=== 原文 ===
BVDV持続感染牛が牛群に及ぼす影響

 畜産の規模拡大や省力化のため、自動哺育装置や集団飼養による哺育、育成が行われています。

そのような、飼養形態においては、呼吸器疾患等が多発する傾向にあります。

牛の呼吸器疾患は、死亡頭数も多く、牧場に与える経済的損失は大きなものとなっています。

 

 

 昨年より、東北地方のA農場より、呼吸器疾患についての相談を受け対策を行いました。

A農場では、交雑種をスモール市場より導入しており、約10%の牛が哺育、育成期に呼吸器疾患等で死亡している状況でした。

呼吸器疾患による死亡が多い事から、牛群内には呼吸器疾患による発育遅延や慢性肺炎等の個体も多数いる事が想像されます。

 

 

まず、30日齢~300日齢までの牛50頭より採血行い、牛群のウイルス抗体価(RS、IBR、PI3、BVDV1、BVDV2、AD7)を測定しました。

抗体検査により、牧場内における呼吸器ウイルスの動態、様々な導入先からの移行抗体レベルの把握、

現行のワクチネーションの評価を行いました。

その結果、各種ウイルスにおいて、著しく高い抗体価がみられ、これらは感染抗体と考えれました。

複数のウイルスが呼吸器疾患へ関与し、集団発生が起きているものと考えられました。

 

また、BVDV持続感染牛(PI 牛)の摘発を行い2頭のPI牛が摘発淘汰されました。

 そこでPI牛がいた哺育ステーションについて、平均治療回数、死亡頭数を調査しました。

対照区をPI牛導入の前後の導入牛群としました。
=== 保存データ ===
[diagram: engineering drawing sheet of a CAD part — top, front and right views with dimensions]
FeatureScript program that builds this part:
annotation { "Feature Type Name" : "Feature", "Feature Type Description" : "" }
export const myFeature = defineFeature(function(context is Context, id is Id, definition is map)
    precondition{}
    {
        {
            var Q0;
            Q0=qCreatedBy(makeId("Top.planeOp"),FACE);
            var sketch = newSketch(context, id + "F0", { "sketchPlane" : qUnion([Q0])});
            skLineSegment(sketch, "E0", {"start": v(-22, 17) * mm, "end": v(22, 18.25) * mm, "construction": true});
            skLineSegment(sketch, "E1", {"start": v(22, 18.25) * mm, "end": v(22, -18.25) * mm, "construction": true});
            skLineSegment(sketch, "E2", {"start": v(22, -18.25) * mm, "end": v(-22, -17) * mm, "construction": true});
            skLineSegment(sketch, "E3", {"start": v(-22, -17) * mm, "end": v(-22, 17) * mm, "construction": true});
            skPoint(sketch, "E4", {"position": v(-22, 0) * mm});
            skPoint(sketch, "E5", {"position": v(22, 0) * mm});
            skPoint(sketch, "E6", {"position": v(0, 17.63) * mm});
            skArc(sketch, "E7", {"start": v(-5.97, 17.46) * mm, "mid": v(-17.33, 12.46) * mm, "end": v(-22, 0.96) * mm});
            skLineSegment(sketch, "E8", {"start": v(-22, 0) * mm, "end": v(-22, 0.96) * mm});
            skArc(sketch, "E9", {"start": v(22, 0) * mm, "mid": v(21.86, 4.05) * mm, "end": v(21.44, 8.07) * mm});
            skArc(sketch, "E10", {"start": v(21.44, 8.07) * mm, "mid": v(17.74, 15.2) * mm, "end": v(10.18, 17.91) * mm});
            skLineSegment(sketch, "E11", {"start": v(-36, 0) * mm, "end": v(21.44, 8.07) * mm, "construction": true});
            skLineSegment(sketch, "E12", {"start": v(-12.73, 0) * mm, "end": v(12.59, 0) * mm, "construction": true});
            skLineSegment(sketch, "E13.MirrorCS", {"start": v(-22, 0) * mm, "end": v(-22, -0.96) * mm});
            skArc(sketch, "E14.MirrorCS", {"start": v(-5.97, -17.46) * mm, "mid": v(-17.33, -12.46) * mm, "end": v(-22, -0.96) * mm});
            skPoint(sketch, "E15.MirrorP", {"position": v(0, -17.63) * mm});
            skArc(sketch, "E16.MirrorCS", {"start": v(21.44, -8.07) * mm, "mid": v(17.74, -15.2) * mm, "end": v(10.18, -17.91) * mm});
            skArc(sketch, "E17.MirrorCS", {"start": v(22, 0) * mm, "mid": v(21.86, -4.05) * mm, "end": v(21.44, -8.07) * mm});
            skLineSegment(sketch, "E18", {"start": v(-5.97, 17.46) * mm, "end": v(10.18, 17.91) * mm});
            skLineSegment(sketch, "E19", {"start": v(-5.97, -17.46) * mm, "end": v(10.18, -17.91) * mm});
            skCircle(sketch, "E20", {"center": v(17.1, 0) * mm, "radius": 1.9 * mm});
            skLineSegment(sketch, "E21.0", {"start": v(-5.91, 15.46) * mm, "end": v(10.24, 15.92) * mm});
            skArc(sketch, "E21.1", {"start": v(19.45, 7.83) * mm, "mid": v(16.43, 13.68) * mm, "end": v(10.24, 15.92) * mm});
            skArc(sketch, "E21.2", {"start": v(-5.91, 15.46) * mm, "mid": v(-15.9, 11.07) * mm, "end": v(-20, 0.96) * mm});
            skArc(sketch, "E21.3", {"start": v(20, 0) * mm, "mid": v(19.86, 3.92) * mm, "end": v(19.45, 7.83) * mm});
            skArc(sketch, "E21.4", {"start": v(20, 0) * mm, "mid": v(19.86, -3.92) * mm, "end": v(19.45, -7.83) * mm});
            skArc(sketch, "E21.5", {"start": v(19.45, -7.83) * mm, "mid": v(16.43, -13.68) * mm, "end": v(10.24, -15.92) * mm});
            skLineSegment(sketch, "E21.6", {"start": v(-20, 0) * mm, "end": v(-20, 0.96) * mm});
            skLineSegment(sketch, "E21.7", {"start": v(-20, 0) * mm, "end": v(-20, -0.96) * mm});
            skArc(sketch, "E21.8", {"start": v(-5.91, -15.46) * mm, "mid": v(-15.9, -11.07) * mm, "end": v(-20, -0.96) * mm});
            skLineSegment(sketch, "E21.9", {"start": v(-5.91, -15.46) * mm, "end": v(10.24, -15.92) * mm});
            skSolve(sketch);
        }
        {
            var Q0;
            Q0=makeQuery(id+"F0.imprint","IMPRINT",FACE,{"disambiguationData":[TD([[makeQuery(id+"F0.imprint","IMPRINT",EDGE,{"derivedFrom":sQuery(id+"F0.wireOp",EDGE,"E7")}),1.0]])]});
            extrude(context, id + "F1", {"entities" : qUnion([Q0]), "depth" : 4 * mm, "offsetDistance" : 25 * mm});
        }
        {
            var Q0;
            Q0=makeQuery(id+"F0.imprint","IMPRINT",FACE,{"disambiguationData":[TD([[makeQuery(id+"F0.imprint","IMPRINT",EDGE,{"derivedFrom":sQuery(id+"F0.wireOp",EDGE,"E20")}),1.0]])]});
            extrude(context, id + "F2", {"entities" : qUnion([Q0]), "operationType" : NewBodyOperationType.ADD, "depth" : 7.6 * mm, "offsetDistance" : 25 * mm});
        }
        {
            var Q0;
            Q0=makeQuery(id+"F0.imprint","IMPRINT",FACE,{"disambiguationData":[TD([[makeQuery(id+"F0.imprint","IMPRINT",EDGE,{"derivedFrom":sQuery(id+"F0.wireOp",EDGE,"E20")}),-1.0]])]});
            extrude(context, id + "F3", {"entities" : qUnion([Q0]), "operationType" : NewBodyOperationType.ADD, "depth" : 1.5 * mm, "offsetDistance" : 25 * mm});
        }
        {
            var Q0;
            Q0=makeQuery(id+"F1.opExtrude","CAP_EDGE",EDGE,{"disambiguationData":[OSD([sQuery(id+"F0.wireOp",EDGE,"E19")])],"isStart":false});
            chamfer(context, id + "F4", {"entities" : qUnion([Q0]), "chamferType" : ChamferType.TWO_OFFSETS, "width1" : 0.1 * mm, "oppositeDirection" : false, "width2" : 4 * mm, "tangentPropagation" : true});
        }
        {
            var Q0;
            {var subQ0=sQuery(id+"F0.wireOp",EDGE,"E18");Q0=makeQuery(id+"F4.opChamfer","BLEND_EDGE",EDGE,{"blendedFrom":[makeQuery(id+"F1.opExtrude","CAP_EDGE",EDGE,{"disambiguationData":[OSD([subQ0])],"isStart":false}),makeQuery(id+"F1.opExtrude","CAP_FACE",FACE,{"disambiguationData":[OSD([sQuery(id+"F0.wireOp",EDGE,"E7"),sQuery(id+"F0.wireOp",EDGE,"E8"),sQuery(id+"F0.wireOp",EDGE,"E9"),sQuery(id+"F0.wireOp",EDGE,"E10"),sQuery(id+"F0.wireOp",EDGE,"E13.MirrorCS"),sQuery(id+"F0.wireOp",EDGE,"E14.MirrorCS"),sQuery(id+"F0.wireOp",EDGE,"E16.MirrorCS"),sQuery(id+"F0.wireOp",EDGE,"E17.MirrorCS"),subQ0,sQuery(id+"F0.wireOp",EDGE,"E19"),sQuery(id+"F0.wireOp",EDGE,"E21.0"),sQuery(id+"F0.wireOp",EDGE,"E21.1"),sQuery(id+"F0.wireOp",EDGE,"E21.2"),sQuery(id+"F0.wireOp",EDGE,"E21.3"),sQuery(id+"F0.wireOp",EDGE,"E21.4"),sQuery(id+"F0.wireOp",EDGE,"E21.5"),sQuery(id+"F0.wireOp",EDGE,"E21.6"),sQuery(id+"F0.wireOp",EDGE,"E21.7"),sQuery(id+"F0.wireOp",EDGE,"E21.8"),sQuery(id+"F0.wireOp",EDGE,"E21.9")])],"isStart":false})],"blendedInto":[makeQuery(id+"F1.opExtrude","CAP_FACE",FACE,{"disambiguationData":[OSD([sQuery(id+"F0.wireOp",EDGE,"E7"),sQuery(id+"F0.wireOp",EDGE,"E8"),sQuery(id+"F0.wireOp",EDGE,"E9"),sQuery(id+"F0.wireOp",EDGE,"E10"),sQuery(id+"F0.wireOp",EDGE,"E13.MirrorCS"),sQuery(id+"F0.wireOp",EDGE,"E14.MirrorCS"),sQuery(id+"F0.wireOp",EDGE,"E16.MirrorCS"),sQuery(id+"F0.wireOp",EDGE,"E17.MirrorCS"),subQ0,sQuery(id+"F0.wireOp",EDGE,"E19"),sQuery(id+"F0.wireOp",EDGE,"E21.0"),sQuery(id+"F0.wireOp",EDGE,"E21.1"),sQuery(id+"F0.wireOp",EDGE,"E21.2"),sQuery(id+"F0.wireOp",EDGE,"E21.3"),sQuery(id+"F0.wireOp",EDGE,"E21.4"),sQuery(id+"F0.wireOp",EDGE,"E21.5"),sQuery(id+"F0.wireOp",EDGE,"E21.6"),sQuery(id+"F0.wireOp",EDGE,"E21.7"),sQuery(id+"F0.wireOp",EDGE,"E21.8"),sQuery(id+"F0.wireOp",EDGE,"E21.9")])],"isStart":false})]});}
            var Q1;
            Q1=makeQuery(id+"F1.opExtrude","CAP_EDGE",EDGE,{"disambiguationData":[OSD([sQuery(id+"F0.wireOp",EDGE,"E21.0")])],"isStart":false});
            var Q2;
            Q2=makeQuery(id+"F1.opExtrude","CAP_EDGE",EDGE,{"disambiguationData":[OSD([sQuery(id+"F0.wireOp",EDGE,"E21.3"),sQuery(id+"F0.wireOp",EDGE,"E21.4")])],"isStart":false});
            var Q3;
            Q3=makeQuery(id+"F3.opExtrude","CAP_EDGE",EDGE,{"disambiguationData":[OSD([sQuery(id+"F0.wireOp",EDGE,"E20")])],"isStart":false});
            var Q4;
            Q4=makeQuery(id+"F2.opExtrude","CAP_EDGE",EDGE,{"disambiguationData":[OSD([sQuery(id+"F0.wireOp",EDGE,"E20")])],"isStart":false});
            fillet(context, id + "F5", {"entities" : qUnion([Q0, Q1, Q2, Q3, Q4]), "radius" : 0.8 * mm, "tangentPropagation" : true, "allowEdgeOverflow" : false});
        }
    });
===
§ 問題 1
原文によると、A農場で哺育、育成期に呼吸器疾患等で死亡していた牛は約何%か。
§ 問題 2
原文の「畜産の規模拡大や省力化のため」から始まり「相談を受け対策を行いました。」で終わる部分を、「自動哺育装置」を「哺乳ロボット」に置き換えて書き直せ。
原文だけを根拠に答えること。

§ 解答 1
約10%。

§ 解答 2
畜産の規模拡大や省力化のため、哺乳ロボットや集団飼養による哺育、育成が行われています。

そのような、飼養形態においては、呼吸器疾患等が多発する傾向にあります。

牛の呼吸器疾患は、死亡頭数も多く、牧場に与える経済的損失は大きなものとなっています。

 

 

 昨年より、東北地方のA農場より、呼吸器疾患についての相談を受け対策を行いました。